Building Illinois as a refuge for LGBTQ+ people
This potential rollback of LGBTQ+ rights at the federal level makes it even more important for people to organize locally to ensure Chicago and Illinois can be a safe haven for queer people.
“We are starting to get calls from other parts of the country from people who want to move to Illinois because of what’s coming in their states,” Ruiz-Velasco said. “We have to make sure we’re building the infrastructure to be able to receive people who are coming from other places, just like we receive people who are coming from other countries.”
Fortunately, this is something Illinois already has experience in from Trump’s first stint in the White House, when he pushed an aggressively anti-immigrant agenda and Illinois established itself as a sanctuary for those seeking refuge, Ruiz-Velasco said.

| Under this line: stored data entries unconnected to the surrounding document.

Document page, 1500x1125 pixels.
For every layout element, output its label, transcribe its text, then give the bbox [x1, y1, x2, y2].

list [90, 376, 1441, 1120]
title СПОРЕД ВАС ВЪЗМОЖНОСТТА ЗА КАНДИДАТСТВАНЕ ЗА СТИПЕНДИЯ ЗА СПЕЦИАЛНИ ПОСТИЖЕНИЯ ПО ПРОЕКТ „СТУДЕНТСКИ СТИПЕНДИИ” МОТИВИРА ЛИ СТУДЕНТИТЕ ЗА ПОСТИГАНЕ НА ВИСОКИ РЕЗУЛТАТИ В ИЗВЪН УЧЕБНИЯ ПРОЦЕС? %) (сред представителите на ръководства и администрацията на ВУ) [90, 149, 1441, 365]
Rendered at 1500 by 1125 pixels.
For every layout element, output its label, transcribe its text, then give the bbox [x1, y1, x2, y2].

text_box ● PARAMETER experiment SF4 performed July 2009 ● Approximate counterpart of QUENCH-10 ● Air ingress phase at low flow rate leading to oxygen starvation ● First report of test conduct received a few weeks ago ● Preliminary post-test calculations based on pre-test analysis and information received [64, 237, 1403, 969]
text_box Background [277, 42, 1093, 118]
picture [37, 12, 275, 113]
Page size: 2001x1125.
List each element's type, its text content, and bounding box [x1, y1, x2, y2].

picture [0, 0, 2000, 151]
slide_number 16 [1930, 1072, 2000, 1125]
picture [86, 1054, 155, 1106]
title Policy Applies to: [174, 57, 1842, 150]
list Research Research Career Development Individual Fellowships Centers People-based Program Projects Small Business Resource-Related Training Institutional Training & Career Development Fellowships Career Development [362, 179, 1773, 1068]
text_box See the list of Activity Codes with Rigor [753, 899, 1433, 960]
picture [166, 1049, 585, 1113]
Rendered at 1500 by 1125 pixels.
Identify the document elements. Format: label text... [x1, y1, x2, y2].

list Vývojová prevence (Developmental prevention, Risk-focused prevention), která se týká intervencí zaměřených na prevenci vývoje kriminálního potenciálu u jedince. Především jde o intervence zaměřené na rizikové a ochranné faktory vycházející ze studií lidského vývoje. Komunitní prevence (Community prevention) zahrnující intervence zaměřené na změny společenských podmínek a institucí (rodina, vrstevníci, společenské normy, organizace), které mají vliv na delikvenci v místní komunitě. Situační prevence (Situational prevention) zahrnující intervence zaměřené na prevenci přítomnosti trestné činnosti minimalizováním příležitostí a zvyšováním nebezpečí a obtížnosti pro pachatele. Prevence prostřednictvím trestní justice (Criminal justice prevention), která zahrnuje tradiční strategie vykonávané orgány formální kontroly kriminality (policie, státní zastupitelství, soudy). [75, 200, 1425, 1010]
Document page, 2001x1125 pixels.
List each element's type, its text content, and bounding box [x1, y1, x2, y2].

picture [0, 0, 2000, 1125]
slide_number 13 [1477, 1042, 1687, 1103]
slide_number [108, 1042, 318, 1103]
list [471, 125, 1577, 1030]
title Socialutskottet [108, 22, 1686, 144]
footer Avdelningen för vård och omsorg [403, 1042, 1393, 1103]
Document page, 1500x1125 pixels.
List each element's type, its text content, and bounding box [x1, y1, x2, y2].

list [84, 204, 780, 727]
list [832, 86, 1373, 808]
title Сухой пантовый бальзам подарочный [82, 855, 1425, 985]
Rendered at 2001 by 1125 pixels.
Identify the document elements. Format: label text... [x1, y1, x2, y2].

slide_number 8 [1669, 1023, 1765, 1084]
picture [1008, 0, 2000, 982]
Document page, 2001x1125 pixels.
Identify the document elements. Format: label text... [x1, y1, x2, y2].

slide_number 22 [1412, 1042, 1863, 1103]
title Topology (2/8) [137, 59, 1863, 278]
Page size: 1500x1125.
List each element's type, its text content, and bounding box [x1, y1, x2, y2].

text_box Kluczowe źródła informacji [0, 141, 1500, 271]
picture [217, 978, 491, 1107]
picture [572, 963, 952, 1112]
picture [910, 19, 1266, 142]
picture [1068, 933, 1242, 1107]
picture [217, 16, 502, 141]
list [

“During the last round of this, we were able to pass some of the most protective laws here in the state of Illinois to keep immigrant communities safe,” Ruiz-Velasco said. “We worked really closely in the community to push our elected officials to be bold and take not just defensive, but also proactive actions to make sure we kept building power. We’re going to do the same with the LGBTQ+ community.”
Speaking with reporters Thursday, Illinois Gov. J.B. Pritzker promised to be a “warrior” who will ensure the state is “a refuge for those whose rights are being denied elsewhere,” according to a report from NBC Chicago.
Pritzker pointed to actions the state has already taken to protect LGBTQ+ people, including passing the Reproductive Health Act and a mandate that gender-affirming care be covered by insurers in the state.
“Over the years ahead, we’ll do more than just protect against the possible reversion to an agenda that threatens to take us backward,” Pritzker said.
A call to action
People can also find hope by looking at the generations of LGBTQ+ people who came before, several attendees at Equality Illinois’ event said.
Brady-Davis pointed to legendary transgender activists like Marsha P. Johnson and Sylvia Rivera, who were leaders in the Stonewall Uprisings of 1969 that catalyzed the Gay Liberation Movement.
People can also look to the HIV/AIDS activists who seized control of the Food and Drug Administration headquarters in 1988 when President Ronald Reagan’s administration was ignoring the HIV epidemic that killed hundreds of thousands of people in the U.S., Brady-Davis said.
“Silence equals death, and that is the legacy of the LGBTQ+ community,” Brady-Davis said. “That is what Stonewall is all about: coming out of the shadows. It’s not pride Parades, rainbow flags and gay neighborhoods—it’s organizing amidst the resistance.”

Many of these early activists and leaders are still here, and they need to be included in today’s efforts to defend the LGBTQ+ community, said Don Bell, who chairs the Illinois Commission on LGBTQ+ Aging.
“My generation has lived through the Lavender Scare, Stonewall, our first pandemic of HIV/AIDS and so on and so on,” Bell said. “Get to know us old folks, because what we model for you is the fact that we can survive.”